Targeted enteral delivery of insulin to rats

The aim of the present work was to investigate the effectiveness of a dosage form approach for monitoring both the inactivation and the absorption processes by targeting insulin delivery to the colon. The dosage form design is based on incorporating insulin into small, soft gelatin capsules coated with polyacrylic polymer (Eudragit) having pH-dependent properties. The capsules were filled with 100 mg of the following formulation: 8 units (u) porcine insulin and 20 mg of surfactant mixture (sodium laurate: cetyl alcohol 2 : 8) in arachis oil, and were coated with mixtures of various ratios of Eudragit RS, L and S. The in vitro pH-dependent release rates of coated capsules were tested by scintillation counting using [¹²⁵I]insulin and two formulations which released the drug the most between pHs 7.5 and 8.0 (RS1 and RS2) were chosen for further studies in rats.

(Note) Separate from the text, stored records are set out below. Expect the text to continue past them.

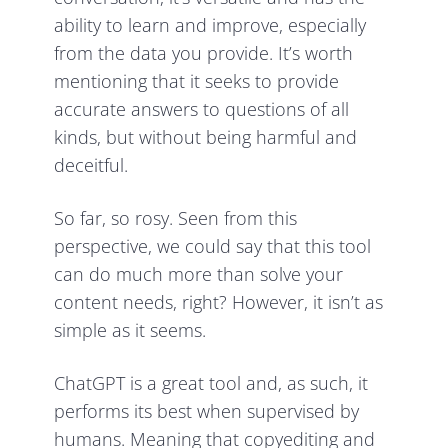
ability to learn and improve, especially
from the data you provide. It’s worth
mentioning that it seeks to provide
accurate answers to questions of all
kinds, but without being harmful and
deceitful.
So far, so rosy. Seen from this
perspective, we could say that this tool
can do much more than solve your
content needs, right? However, it isn’t as
simple as it seems.
ChatGPT is a great tool and, as such, it
performs its best when supervised by
humans. Meaning that copyediting and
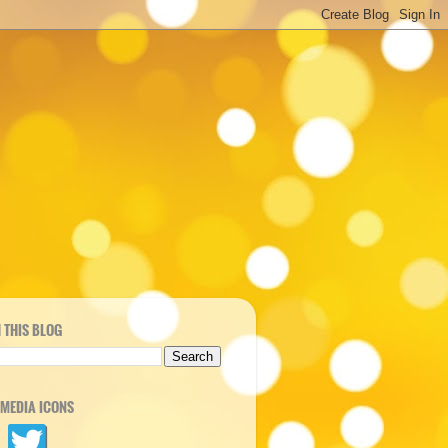
 THIS BLOG
 MEDIA ICONS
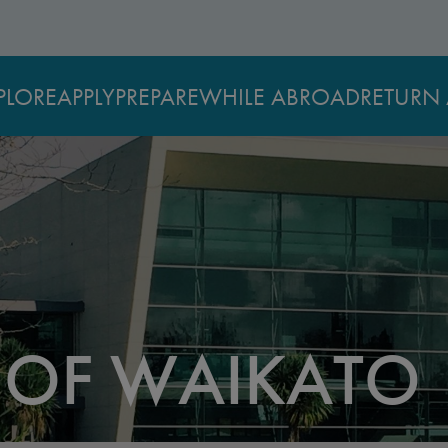
PLORE
APPLY
PREPARE
WHILE ABROAD
RETURN 
Y OF WAIKATO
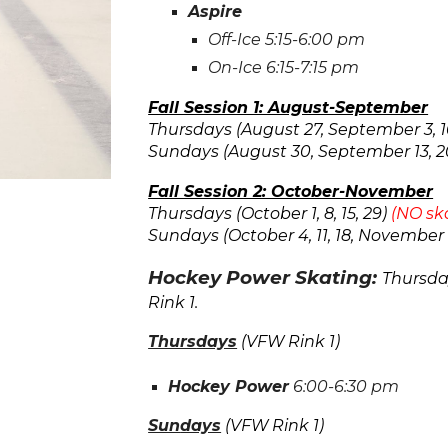
Aspire
Off-Ice
5
:15-
6:
00 pm
On-Ice
6
:15-
7
:15 pm
Fall Session 1: August-September
Thursdays (August 27, September 3, 10,
Sundays (August 30, September 13, 2
Fall Session 2: October-November
Thursdays (October 1, 8, 15, 29)
(NO sk
Sundays (October 4, 11, 18, November 
Hockey Power Skating:
Thursd
Rink
1.
Thurs
days
(VFW Rink
1
)
Hockey Power
6:00
-
6:30
pm
Sun
days
(VFW Rink
1
)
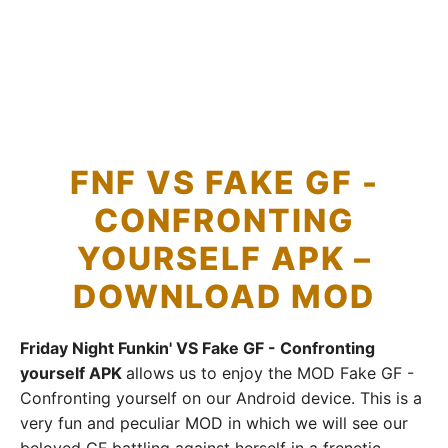
FNF VS FAKE GF -
CONFRONTING
YOURSELF APK –
DOWNLOAD MOD
Friday Night Funkin' VS Fake GF - Confronting
yourself APK
allows us to enjoy the MOD Fake GF -
Confronting yourself on our Android device. This is a
very fun and peculiar MOD in which we will see our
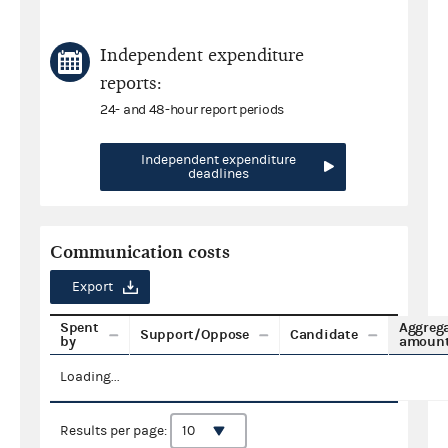
Independent expenditure
reports:
24- and 48-hour report periods
Independent expenditure
deadlines
Communication costs
Export
Spent
Aggreg
Support/Oppose
Candidate
by
amoun
Loading...
Results per page:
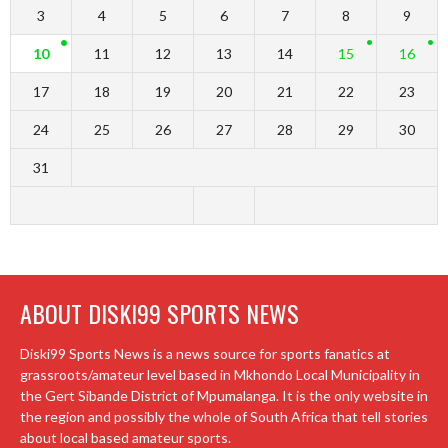
3
4
5
6
7
8
9
10
11
12
13
14
15
16
17
18
19
20
21
22
23
24
25
26
27
28
29
30
31
ABOUT DISKI99 SPORTS NEWS
Diski99 Sports News is a news source for sports fanatics at
grassroots/amateur level based in Mkhondo Local Municipality in
the Gert Sibande District of Mpumalanga. It is the only website in
the region and possibly the whole of South Africa that tell stories
about local based amateur sports.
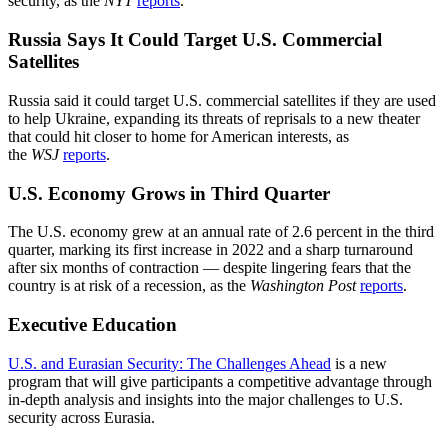
security, as the
NYT
reports
.
Russia Says It Could Target U.S. Commercial
Satellites
Russia said it could target U.S. commercial satellites if they are used
to help Ukraine, expanding its threats of reprisals to a new theater
that could hit closer to home for American interests, as
the
WSJ
reports
.
U.S. Economy Grows in Third Quarter
The U.S. economy grew at an annual rate of 2.6 percent in the third
quarter, marking its first increase in 2022 and a sharp turnaround
after six months of contraction — despite lingering fears that the
country is at risk of a recession, as the
Washington Post
reports
.
Executive Education
U.S. and Eurasian Security: The Challenges Ahead
is a new
program that will give participants a competitive advantage through
in-depth analysis and insights into the major challenges to U.S.
security across Eurasia.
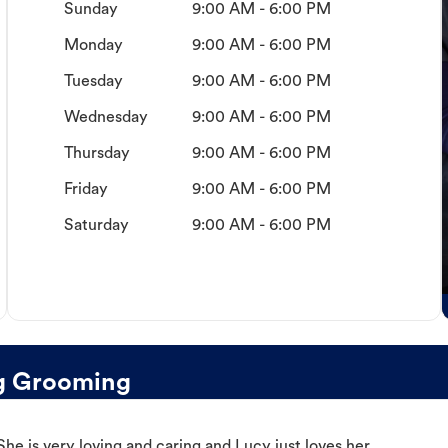
Sunday
9:00 AM - 6:00 PM
Monday
9:00 AM - 6:00 PM
Tuesday
9:00 AM - 6:00 PM
Wednesday
9:00 AM - 6:00 PM
Thursday
9:00 AM - 6:00 PM
Friday
9:00 AM - 6:00 PM
Saturday
9:00 AM - 6:00 PM
g Grooming
e is very loving and caring and Lucy just loves her.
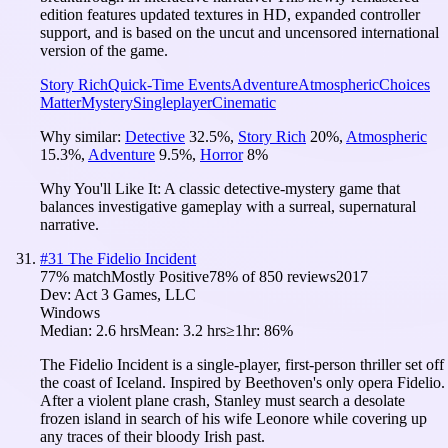
edition features updated textures in HD, expanded controller
support, and is based on the uncut and uncensored international
version of the game.
Story Rich
Quick-Time Events
Adventure
Atmospheric
Choices
Matter
Mystery
Singleplayer
Cinematic
Why similar:
Detective
32.5
%
,
Story Rich
20
%
,
Atmospheric
15.3
%
,
Adventure
9.5
%
,
Horror
8
%
Why You'll Like It:
A classic detective-mystery game that
balances investigative gameplay with a surreal, supernatural
narrative.
#
31
The Fidelio Incident
77
% match
Mostly Positive
78
% of
850
reviews
2017
Dev:
Act 3 Games, LLC
Windows
Median:
2.6 hrs
Mean:
3.2 hrs
≥1hr:
86%
The Fidelio Incident is a single-player, first-person thriller set off
the coast of Iceland. Inspired by Beethoven's only opera Fidelio.
After a violent plane crash, Stanley must search a desolate
frozen island in search of his wife Leonore while covering up
any traces of their bloody Irish past.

Insulin absorption was measured by its hypoglycemic effect. Blood glucose concentrations were determined at 610 nm using the GOD-Perid method. The oral administration of the two chosen insulin-containing formulations gave significant (P<0.01) hypoglycemia when compared with controls. However, the duration, course and the intensity of effect were different for each formulation: the longest effect was obtained with formulation RS1 while the maximum glucose level reduction (up to 45% of initial value) occurred with formulation RS2. It was interesting to observe that the preadministration of a surfactant capsule did not change the glycemic profile; however, its post-administration prolonged the effect of RS2 by one hour.